Dataset entries:
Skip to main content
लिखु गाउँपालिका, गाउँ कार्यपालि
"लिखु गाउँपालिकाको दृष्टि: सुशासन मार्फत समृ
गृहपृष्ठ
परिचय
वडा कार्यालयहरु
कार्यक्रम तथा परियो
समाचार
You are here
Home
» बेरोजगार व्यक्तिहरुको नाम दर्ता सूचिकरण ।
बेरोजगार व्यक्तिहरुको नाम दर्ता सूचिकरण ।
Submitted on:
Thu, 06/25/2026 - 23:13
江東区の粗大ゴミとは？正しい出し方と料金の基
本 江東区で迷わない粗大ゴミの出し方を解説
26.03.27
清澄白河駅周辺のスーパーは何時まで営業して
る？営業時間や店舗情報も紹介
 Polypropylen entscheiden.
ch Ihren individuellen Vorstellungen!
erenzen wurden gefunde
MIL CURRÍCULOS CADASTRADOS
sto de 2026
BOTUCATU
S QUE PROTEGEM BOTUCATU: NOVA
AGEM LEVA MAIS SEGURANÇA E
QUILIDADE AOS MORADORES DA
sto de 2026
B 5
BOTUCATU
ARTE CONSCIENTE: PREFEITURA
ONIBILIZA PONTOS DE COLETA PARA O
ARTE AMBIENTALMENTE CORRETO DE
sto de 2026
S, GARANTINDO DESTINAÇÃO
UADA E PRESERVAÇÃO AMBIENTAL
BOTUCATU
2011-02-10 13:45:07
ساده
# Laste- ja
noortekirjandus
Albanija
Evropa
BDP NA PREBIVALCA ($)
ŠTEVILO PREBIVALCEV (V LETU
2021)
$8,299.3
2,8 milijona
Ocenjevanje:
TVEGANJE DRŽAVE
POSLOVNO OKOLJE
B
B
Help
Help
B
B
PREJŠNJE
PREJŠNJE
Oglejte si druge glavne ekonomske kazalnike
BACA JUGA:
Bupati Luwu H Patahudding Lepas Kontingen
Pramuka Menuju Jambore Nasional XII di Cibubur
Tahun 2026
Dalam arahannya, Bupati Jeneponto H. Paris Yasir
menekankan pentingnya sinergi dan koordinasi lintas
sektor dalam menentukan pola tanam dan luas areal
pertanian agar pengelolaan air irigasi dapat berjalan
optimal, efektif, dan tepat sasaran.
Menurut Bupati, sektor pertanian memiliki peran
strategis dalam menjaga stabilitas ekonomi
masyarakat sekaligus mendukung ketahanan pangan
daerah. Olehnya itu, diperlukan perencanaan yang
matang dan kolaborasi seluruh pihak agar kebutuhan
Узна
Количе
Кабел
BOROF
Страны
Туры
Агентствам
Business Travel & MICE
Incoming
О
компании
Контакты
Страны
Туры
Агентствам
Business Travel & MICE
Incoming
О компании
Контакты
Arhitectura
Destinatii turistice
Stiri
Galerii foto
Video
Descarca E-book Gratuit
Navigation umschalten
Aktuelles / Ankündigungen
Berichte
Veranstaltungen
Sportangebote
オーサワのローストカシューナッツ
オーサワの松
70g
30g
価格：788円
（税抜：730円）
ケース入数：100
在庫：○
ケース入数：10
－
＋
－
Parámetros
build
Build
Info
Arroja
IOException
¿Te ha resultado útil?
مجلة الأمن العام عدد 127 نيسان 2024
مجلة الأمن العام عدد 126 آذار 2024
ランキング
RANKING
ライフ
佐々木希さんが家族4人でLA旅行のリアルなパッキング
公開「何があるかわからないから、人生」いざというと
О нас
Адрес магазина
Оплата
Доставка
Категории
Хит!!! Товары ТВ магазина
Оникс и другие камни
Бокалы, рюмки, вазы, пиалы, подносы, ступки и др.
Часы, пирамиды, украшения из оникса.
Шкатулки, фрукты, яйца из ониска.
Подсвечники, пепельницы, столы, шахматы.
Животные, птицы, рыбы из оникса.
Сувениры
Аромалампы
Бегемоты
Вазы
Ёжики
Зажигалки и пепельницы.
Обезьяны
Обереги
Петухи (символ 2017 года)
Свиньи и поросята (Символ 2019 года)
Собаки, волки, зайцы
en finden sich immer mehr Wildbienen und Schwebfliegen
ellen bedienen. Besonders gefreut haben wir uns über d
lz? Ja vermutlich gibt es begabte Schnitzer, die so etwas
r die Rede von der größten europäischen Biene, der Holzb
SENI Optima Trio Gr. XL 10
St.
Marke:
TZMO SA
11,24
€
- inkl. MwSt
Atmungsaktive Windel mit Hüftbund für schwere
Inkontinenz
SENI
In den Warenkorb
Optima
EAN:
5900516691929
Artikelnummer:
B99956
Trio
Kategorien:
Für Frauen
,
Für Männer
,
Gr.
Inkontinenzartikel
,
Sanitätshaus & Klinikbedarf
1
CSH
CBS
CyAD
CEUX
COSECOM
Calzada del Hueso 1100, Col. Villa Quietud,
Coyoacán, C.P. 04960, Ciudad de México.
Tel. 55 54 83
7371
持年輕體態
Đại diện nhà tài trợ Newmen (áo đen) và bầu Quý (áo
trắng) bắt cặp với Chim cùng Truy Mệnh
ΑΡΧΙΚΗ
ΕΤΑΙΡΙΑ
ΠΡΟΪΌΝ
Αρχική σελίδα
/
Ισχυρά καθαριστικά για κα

Required action:
Would you please give the number of lines in the data above that contain the string "магазина"? Reply with that number only.

Result:
2